- Directed by: Ub Iwerks
- Produced by: Pat Powers
- Starring: Pinto Colveg
- Music by: Carl Stalling
- Color process: Cinecolor
- Production company: Celebrity Productions
- Distributed by: Celebrity Productions
- Release date: November 15, 1935;
- Running time: 6:44
- Country: United States
- Language: English

= Simple Simon (1935 film) =

1935 film by Ub Iwerks

The Cartoon

Simple Simon is a 1935 ComiColor Cartoons animated short film produced by Ub Iwerks. It is a humorous retelling of the classic nursery rhyme. This short film was released on November 15, 1935.

==Synopsis==
Simple Simon uses as rod with a white duck to get a pie up to him. Simon tries to eat the pie and the seller throws him and the duck out and a sign that says "Room For Rent" and closes the door. The Mother Goose characters walk past Simon and are going to the Faire. Simon meets a chef to try his samples. He eats too many samples, much to the annoyance of the chef. He chases Simon and the duck to the Judge's Stand. The duck wins a contest and the judges chase him as well. Simon climbs up a ladder and jumps in the water. He climbs up a giraffe and jumps past acrobats. He lands into a barrel which was kicked away by a fair performer. After the barrel breaks, Simon becomes dizzy. He hallucinates and sees three belly dancers.
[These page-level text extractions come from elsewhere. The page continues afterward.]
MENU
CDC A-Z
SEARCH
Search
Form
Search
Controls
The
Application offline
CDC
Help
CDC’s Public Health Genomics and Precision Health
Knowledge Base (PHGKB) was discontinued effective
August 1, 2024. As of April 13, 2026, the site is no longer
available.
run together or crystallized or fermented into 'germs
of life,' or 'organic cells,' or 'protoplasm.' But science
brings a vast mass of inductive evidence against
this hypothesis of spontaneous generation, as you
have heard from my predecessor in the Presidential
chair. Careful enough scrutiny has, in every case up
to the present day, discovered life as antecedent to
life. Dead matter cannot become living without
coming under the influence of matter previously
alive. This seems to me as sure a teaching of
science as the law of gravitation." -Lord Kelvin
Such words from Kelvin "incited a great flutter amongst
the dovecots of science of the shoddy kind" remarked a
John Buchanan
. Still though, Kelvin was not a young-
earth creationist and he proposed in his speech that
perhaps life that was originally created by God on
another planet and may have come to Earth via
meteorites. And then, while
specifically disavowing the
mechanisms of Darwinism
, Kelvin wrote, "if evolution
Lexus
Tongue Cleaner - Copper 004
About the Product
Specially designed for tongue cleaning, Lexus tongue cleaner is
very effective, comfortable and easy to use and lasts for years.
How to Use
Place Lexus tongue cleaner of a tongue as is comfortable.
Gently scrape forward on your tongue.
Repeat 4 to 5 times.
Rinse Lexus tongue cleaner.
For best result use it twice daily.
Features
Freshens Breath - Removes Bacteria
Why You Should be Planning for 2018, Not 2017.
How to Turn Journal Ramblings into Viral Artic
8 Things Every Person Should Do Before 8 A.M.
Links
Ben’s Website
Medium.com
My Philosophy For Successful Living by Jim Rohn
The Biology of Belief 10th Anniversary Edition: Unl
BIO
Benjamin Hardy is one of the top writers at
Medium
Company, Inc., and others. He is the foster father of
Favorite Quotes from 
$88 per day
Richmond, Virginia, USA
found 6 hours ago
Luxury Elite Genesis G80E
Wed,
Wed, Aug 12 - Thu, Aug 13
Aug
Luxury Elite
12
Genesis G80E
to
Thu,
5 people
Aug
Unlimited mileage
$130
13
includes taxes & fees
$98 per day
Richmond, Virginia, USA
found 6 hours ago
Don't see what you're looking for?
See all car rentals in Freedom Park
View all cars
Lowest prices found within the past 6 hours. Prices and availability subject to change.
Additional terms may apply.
He attempts to hug one of them, but it turns out to be the chef. Simon is in a shack with a lion. He escapes and saves the chef from the lion, but he continues chasing Simon. Simon disguised himself as an Arabian prince in an attempt to fool him. The duck starts crying because he can't find Simon. Simon approaches the duck and hugs him. The judges arrive and put coins in Simon's hat for winning the contest. The chef tries to charge at Simon one final time, but the lion chases him away.